= Source material =
————

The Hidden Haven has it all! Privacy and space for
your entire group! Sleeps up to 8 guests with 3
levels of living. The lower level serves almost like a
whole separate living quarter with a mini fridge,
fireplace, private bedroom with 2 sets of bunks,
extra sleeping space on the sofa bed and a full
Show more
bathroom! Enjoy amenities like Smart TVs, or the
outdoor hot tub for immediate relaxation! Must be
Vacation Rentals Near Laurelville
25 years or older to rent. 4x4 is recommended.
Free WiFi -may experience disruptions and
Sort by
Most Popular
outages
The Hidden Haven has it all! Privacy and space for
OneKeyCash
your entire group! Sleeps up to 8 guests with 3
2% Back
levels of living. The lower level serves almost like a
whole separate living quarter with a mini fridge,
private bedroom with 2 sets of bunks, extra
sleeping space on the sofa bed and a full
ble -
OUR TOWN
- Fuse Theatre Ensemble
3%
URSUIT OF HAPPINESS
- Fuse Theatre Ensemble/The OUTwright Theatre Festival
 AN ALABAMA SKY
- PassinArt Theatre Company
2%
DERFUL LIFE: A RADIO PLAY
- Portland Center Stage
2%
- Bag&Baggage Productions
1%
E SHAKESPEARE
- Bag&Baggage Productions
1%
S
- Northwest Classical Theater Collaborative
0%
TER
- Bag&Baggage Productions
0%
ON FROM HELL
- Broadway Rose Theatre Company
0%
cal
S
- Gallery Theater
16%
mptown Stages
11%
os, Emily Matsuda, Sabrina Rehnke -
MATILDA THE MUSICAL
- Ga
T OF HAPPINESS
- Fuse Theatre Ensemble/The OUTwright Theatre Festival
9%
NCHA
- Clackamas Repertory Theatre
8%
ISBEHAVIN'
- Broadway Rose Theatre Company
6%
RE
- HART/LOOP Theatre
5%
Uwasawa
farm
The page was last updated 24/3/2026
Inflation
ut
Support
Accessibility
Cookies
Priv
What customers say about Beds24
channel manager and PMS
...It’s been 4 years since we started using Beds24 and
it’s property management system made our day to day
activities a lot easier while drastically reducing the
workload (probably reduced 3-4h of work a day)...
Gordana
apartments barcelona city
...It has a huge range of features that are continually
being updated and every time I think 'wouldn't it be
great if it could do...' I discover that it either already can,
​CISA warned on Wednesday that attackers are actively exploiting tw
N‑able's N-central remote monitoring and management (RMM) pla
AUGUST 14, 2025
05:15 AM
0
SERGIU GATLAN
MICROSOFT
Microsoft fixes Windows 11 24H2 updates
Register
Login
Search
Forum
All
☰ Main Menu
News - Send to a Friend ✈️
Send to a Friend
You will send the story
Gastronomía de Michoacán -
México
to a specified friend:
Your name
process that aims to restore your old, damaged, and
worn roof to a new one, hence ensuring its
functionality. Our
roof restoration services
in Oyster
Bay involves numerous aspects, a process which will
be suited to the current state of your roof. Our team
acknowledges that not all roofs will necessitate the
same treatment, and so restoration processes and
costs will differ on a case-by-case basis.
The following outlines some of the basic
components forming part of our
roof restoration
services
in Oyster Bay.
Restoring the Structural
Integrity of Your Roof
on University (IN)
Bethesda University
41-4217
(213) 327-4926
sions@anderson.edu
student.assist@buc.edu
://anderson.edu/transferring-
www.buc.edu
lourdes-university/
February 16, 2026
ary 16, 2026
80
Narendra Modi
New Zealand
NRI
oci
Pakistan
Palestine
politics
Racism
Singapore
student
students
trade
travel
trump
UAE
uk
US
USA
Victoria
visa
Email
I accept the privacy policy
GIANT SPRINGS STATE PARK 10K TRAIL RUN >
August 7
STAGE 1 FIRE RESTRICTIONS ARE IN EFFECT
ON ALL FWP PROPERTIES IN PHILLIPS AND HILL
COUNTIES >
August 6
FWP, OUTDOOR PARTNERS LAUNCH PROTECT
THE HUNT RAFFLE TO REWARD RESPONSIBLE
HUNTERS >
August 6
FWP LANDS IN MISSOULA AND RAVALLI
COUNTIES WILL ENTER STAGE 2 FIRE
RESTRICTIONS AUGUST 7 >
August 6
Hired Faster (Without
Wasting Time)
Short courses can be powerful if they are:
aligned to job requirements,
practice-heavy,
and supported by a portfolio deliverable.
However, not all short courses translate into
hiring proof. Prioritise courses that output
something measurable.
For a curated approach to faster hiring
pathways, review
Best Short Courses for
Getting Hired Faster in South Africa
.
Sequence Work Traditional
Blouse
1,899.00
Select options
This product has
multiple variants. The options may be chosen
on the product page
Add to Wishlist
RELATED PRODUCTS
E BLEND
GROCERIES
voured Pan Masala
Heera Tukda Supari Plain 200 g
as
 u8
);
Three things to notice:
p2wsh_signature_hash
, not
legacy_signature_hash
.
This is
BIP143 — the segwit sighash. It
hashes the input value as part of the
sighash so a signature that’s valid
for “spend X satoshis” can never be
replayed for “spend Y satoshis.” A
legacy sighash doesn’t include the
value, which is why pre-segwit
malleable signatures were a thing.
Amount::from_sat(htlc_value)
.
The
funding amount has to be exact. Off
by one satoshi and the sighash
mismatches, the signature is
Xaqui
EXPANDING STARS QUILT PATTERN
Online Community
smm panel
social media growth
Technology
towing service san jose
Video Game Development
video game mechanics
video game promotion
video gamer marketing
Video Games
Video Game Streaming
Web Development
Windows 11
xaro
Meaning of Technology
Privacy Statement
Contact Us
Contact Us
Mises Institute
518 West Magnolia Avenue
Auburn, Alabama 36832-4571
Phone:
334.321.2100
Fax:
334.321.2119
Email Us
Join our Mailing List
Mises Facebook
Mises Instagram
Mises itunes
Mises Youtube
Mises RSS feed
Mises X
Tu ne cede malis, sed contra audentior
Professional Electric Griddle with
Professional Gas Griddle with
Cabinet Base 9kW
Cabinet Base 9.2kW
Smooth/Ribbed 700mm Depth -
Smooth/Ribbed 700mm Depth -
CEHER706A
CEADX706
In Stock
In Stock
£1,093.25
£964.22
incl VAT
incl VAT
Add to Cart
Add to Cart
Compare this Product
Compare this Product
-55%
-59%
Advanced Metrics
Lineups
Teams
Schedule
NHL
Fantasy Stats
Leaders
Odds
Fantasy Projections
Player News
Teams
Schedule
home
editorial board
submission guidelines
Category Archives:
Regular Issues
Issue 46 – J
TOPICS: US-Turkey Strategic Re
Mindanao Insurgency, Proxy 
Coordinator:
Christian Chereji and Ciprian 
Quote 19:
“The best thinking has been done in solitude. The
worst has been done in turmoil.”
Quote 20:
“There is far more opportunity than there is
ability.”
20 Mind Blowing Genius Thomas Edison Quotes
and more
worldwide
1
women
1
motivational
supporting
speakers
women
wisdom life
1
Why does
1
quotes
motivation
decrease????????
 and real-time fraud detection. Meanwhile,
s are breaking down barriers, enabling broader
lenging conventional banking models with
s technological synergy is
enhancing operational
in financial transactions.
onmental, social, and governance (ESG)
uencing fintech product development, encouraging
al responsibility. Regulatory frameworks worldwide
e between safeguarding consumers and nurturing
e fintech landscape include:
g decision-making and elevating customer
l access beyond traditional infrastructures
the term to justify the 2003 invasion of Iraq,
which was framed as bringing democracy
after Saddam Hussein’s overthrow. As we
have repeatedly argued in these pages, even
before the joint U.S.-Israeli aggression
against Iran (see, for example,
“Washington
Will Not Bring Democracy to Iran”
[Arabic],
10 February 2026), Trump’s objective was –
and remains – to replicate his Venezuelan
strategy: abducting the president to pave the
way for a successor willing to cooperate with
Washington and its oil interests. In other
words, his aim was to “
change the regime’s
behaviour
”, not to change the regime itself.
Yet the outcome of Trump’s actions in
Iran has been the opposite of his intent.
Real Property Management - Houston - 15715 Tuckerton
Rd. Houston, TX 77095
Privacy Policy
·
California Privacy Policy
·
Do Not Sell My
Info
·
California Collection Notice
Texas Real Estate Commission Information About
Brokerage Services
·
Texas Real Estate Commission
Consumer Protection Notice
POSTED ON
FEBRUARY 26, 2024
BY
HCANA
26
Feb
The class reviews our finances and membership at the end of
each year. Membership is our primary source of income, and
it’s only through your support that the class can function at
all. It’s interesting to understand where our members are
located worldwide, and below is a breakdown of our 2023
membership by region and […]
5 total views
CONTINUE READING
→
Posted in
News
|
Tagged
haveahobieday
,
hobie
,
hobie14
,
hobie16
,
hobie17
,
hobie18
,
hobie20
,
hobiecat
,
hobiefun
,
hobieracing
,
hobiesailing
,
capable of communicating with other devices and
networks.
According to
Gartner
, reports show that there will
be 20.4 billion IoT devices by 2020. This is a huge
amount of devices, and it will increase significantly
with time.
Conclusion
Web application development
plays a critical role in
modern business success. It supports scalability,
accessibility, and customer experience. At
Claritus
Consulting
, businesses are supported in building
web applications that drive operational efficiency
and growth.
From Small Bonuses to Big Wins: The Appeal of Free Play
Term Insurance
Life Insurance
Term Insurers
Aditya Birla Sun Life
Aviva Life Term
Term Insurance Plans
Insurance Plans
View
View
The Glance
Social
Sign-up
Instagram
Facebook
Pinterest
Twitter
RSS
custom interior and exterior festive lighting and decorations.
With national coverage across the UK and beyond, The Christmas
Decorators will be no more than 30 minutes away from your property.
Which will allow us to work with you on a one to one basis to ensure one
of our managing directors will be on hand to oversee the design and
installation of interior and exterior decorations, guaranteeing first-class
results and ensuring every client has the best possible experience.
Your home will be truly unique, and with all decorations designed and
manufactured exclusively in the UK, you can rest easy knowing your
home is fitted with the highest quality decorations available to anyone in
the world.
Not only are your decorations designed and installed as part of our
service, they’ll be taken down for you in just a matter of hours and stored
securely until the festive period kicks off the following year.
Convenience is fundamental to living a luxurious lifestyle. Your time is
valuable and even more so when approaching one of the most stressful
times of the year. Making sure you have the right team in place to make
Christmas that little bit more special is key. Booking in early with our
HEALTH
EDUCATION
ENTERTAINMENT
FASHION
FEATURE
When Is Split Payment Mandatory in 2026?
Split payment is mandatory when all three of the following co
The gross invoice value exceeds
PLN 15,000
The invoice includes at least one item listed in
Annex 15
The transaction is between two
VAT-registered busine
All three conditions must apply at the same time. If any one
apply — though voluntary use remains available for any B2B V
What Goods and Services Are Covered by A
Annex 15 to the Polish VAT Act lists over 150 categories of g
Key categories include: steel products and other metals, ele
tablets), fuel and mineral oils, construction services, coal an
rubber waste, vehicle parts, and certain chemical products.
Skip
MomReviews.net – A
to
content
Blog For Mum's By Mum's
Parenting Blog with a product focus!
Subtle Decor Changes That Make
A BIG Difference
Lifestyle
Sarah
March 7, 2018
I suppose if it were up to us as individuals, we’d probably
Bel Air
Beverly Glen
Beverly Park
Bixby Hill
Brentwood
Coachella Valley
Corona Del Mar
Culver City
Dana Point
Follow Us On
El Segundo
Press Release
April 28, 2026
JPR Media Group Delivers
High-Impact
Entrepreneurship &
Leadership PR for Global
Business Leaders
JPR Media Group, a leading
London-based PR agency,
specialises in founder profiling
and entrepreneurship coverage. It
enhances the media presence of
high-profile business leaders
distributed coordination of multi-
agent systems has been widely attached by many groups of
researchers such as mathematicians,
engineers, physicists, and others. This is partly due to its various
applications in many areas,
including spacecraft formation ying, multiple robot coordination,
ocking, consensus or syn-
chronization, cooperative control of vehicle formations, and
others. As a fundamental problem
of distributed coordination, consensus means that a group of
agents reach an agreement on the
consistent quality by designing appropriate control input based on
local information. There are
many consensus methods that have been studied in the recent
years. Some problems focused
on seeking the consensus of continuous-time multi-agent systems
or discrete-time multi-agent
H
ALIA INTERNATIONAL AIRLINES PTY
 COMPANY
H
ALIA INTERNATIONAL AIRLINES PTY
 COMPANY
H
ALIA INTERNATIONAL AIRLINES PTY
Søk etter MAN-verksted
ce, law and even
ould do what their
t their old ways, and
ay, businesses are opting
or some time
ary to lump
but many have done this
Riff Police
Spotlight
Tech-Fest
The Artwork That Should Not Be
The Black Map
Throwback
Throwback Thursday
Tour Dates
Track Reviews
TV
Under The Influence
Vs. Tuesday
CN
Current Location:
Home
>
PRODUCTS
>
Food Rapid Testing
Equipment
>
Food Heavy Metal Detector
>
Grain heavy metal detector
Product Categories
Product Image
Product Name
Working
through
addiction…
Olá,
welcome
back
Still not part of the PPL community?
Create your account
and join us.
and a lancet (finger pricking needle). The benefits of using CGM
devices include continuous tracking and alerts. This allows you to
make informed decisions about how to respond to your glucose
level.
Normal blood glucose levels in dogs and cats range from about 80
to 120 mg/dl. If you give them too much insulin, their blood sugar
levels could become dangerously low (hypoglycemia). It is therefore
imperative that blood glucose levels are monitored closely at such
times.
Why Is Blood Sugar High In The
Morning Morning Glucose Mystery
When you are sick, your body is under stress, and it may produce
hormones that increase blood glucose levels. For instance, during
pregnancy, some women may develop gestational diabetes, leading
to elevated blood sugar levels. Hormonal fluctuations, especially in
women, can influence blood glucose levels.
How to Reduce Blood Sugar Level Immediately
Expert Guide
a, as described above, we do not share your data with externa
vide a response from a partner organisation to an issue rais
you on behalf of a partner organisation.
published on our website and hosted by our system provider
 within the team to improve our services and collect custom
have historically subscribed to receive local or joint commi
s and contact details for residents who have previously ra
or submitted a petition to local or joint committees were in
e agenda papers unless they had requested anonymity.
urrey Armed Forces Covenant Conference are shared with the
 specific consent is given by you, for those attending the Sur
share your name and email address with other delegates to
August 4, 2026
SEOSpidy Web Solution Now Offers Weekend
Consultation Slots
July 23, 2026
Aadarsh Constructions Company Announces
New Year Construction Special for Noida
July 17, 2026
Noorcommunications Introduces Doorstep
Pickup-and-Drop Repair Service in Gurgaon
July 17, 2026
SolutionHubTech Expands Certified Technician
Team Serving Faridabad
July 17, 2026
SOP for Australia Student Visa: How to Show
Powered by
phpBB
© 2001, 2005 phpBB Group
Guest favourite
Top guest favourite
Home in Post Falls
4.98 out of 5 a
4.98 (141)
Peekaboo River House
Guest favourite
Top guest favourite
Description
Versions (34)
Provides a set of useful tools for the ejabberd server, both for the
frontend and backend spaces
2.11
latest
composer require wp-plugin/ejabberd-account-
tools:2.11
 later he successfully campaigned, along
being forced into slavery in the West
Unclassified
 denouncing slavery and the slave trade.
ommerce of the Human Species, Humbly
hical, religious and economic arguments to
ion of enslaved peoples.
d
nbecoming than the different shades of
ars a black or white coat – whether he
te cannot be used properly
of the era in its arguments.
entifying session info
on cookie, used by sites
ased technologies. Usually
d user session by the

————

= Exercise details =
Pull out every line of the records that contains the word "festive". Case counts.

= Task output =
custom interior and exterior festive lighting and decorations.
securely until the festive period kicks off the following year.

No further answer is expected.